[[ Data for analysis open ]]

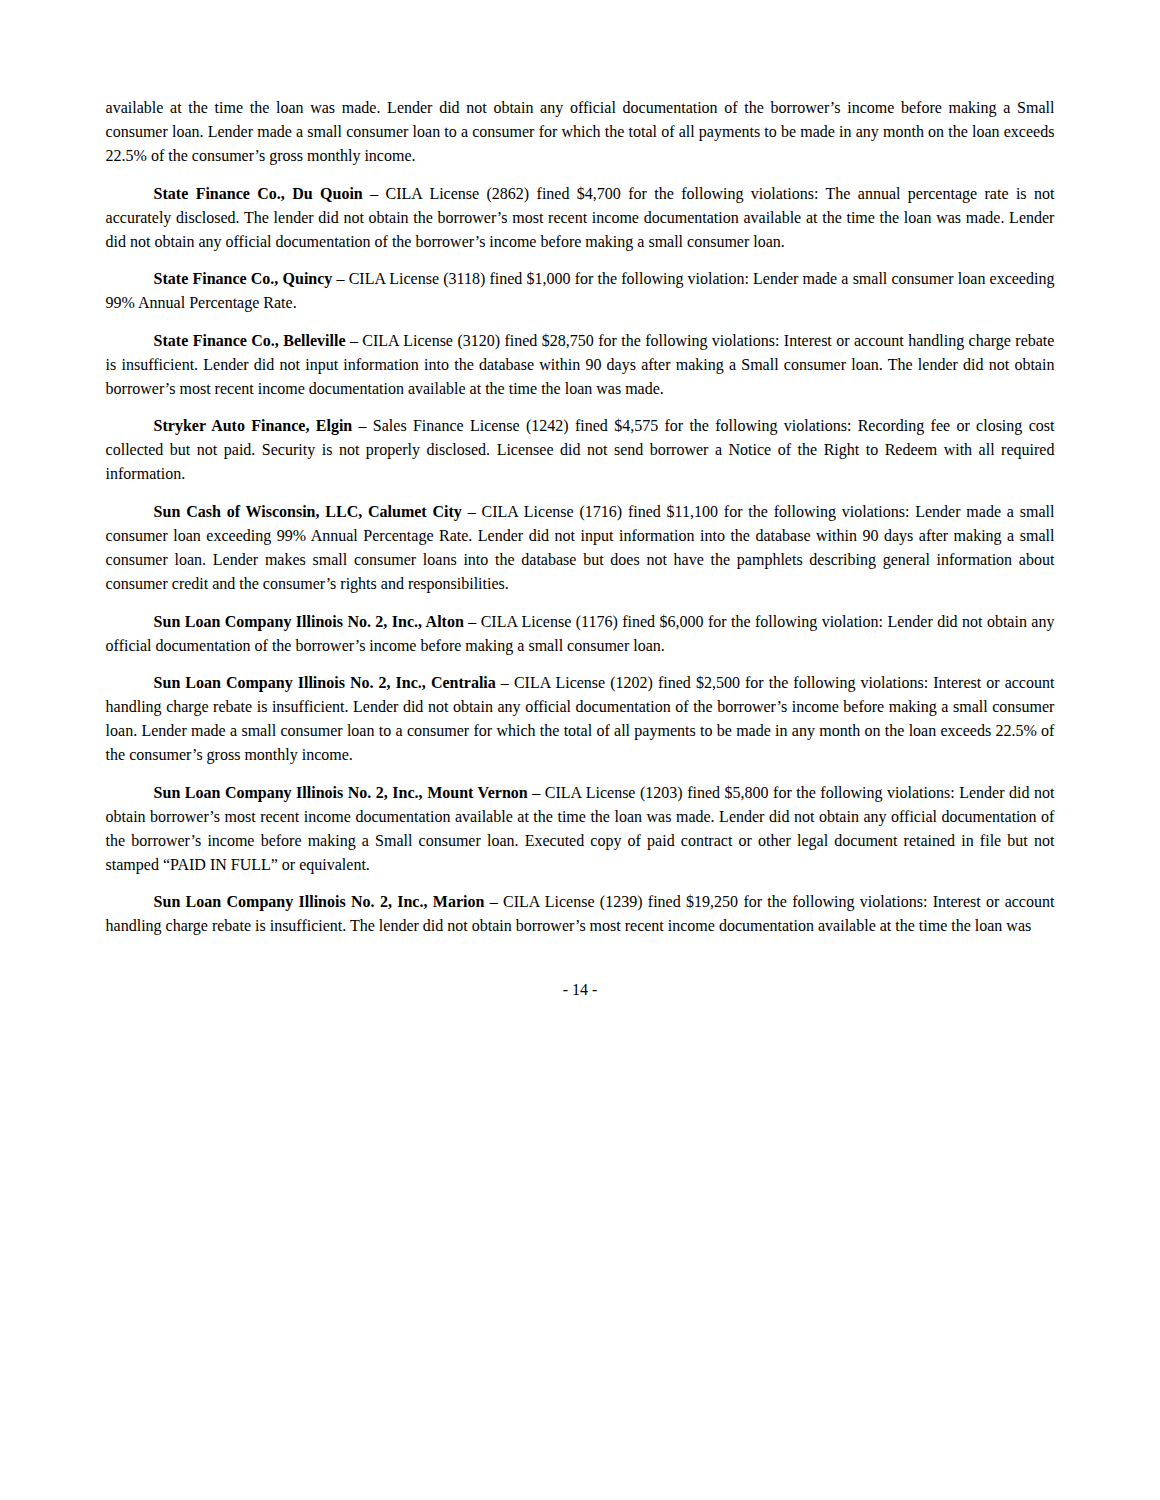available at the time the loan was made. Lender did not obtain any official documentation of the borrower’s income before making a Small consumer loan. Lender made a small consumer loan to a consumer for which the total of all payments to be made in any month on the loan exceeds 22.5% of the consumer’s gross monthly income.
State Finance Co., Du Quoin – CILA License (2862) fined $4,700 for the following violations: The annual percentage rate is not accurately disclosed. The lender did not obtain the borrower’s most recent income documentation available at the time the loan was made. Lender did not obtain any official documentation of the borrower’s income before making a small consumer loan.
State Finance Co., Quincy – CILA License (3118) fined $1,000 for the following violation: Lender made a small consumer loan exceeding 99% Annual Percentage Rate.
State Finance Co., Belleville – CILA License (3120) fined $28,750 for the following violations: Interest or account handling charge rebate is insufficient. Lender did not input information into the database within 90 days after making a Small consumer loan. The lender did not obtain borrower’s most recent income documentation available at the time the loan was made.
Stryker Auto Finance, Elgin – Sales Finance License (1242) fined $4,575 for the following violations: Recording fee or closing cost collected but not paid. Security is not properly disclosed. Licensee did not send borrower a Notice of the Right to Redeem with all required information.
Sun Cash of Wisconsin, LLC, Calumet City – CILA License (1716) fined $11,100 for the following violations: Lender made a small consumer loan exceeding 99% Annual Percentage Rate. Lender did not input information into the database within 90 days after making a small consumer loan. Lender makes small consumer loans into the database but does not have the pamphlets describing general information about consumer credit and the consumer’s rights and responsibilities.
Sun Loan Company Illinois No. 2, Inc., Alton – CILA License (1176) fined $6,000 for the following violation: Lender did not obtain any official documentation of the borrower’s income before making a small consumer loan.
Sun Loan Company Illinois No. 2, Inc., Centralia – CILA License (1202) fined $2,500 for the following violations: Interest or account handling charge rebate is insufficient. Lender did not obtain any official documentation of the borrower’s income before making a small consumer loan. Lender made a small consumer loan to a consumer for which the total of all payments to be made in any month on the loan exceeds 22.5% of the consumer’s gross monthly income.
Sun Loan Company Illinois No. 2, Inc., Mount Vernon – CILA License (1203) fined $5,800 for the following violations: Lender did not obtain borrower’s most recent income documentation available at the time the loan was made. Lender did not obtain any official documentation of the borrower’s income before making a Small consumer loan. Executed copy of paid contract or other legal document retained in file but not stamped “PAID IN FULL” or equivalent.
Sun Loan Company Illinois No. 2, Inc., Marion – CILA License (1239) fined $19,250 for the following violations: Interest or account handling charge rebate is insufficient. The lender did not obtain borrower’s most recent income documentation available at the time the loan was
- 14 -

[[ Data for analysis closed ]]

Which lines in the records above contain the string "Company"? Copy them.

**Result for this task:**
Sun Loan Company Illinois No. 2, Inc., Alton – CILA License (1176) fined $6,000 for the following violation: Lender did not obtain any official documentation of the borrower’s income before making a small consumer loan.
Sun Loan Company Illinois No. 2, Inc., Centralia – CILA License (1202) fined $2,500 for the following violations: Interest or account handling charge rebate is insufficient. Lender did not obtain any official documentation of the borrower’s income before making a small consumer loan. Lender made a small consumer loan to a consumer for which the total of all payments to be made in any month on the loan exceeds 22.5% of the consumer’s gross monthly income.
Sun Loan Company Illinois No. 2, Inc., Mount Vernon – CILA License (1203) fined $5,800 for the following violations: Lender did not obtain borrower’s most recent income documentation available at the time the loan was made. Lender did not obtain any official documentation of the borrower’s income before making a Small consumer loan. Executed copy of paid contract or other legal document retained in file but not stamped “PAID IN FULL” or equivalent.
Sun Loan Company Illinois No. 2, Inc., Marion – CILA License (1239) fined $19,250 for the following violations: Interest or account handling charge rebate is insufficient. The lender did not obtain borrower’s most recent income documentation available at the time the loan was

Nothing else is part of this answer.